2.7
November 2, 2013

On Fear, Comics & Gandhi.

I am crawling through the tremulous, ink drenched birth canal toward my future.

Pen in hand, words and lines tumbling in my wake, I make my way through this wild world, spiritualities trailing along behind like the tails of so many dialogue bubbles.

My heart was ready, my commitment was ready.

My soul was a little half baked and still soft, and my ego was, naturally, six steps behind while calling the shots from the back of the parade.

To say that I was prepared for the whole kit and kaboodle of writing, drawing, formatting, self publishing and distributing my own comic would be, for the most part, a pretty egregious understatement—yet not entirely erroneous. If some unseen throbbing part of my internal machinery had not been up to the task, I sure as hell wouldn’t be writing this after finishing the first 24 page issue.

I can already see eyebrows cocking at dubious angles as my nerd starts showing and I attempt to correlate the purportedly immature and base with the lofty heights of spiritual ascension.

Smooth that eyebrow down, kiddlywink, and open that think-pan; let’s go for a spin and orbit around some of the soulful revelations that have clocked me like a baseball bat on the shins while toiling away at this comic.

Maybe, just maybe (as is my hope) you’ll walk off with some small shining trinket that might help you on your own merry way.

 

7. Time is Fleeting.

The Achilles heel of my creative aspiration is, bar none, being entirely too unrealistic with regards to allocating myself sufficient time to accomplish, well, anything. I learned the hard way how long exactly it takes to kick out an issue of a comic, while prepping for a comic convention and dealing with all the little micro-shits the universe so enjoys pooping in the litter box of life.
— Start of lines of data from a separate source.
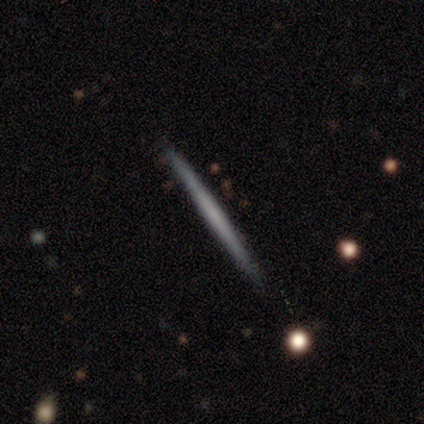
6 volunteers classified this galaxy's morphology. Smooth or featured? 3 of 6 (50%, tied with featured or disk) said smooth. How rounded? 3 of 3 (100%) said cigar-shaped. Merging? 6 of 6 (100%) said none.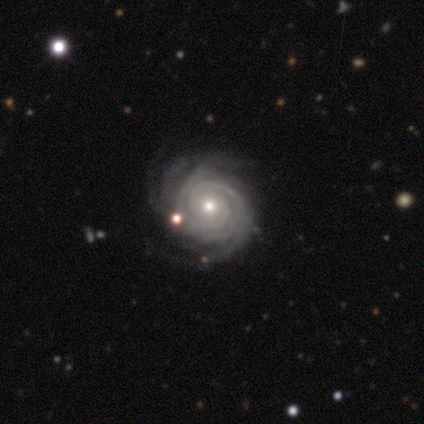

I shot myself in the foot big time and boy am I kicking myself for the opportunities missed due to my short sightedness.

Life ain’t getting longer. I think a lot of us (or maybe it’s just me) forget that seconds fly off the clock like bullets from heaven and by contrast we mere mortals have a great propensity to respond with less than equal swiftness.

Give everything the time it needs.
Let things ride as they need, and stop when you must.
Be alert, be aware and be circumspect.

 

6. Playtime is Over.

When I feel like I don’t know what I’m doing or more so feel like I’m never going to be able to support myself with my creative work, pretty much every other job on the planet looks appealing. “I could become a yogi,” I think to myself, ”Or a go-go dancer.”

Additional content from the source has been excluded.